If you do want something alongside it, go for contrast, something fresh or sharp works well against the soft, savoury bake. A crisp salad or some simply steamed greens with a squeeze of lemon does the job nicely.

More Lentil Recipes
If you love lentils as much as we do you might also like:
- Easy Lentil Meatballs with Fresh Tomato Sauce – another family favourite and very freezer friendly.
- Sweet Potato and Red Lentil Soup – perfect in a flask for a brisk Sunday walk.
- Classic Lentil Loaf – an easy dinner centrepiece just as at home in a lunchbox.

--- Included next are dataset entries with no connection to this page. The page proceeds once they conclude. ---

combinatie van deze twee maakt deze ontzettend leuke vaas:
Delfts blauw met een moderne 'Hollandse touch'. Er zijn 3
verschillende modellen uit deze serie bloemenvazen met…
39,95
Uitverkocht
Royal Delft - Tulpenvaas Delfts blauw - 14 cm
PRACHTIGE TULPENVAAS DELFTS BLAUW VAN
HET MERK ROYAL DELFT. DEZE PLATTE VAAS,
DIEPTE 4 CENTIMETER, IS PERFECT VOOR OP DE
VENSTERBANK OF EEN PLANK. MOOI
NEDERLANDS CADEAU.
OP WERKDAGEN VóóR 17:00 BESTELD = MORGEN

Lentil Bake with Nut Crumble Topping
Ingredients
For The Lentil Bake
- 100 g puy lentils
- 1 large onion peeled and chopped
- 1 tbsp vegetable oil
- 3 medium carrots peeled and sliced
- 100 g celeriac peeled and chopped into chunks
- 1 large waxy potato peeled and chopped into chunks
- 1 clove garlic (more to taste) peeled and crushed
- 1 tsp fresh thyme finely chopped
- 400 g can of chopped tomatoes
- 400 ml rich vegetable stock made with 1 tsp Vecon and 1 tsp Marmite
- salt and pepper to taste
For The Nut Crumble Topping
- 50 g almonds
- 50 g brazil nuts
- 50 g walnuts
- 50 g fresh wholemeal breadcrumbs
- 1 tsp mixed dried herbs
- 1/2 tsp paprika
- 25 g sunflower seeds
- salt and pepper to taste
Instructions
- Preheat oven to 180C/350F
- Heat the oil in a large pan, add the onions and cook gently for 5 minutes until softened.

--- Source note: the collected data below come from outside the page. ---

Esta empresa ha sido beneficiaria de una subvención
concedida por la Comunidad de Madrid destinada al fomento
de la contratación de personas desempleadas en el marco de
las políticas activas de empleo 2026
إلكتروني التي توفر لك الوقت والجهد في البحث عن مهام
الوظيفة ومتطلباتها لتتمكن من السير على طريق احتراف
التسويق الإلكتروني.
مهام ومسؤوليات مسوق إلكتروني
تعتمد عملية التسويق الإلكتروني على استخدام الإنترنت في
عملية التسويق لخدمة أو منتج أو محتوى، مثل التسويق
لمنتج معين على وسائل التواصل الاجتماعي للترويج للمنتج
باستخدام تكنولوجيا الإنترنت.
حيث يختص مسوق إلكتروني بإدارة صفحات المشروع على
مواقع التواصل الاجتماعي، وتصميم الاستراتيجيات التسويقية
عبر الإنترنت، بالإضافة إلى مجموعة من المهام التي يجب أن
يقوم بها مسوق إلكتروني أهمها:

- Add the carrots, celeriac and potato and fry gently for a further 5 minutes.
- Add the garlic and thyme and fry gently for a minute until aromatic.
- Add the lentils, tinned tomatoes and stock.
- Fill the tomato can with water to collect all the leftover juice and add to the pan.
- Bring to the boil then reduce heat to a simmer and cook for 20 minutes with the lid on.
- Remove the lid and cook for a further 10 minutes or until the vegetables are tender, the lentils are cooked and the liquid has nearly all evaporated off.
- Pulse nuts together in a food processor until roughly chopped. Transfer to a bowl.
- Add breadcrumbs, herbs, paprika, sunflower seeds and salt and pepper to taste to the nuts. Stir to combine.
- Transfer the lentil mixture to a large oven proof dish. Top with the nut crumble and bake in the preheated oven for 15 minutes.
- Serve and enjoy!
Notes
- You could use any of the other lentil varieties but steer clear of red and yellow lentils if you want a bake with a bit of bite. Check packet instructions for cooking times.
- Choose a waxy potato variety which will stand up to being cooked for half an hour without dissolving.
- Nutritional information is only an approximate guideline. Calculations will vary according to the ingredients you use and your cooking methods.

Made this last week and it was really tasty.
I used the left over celeriac up by making the celeriac and apple soup which was also yummy.
Fabulous! That reminds me, I have half a celeriac in the fridge – soup for lunch!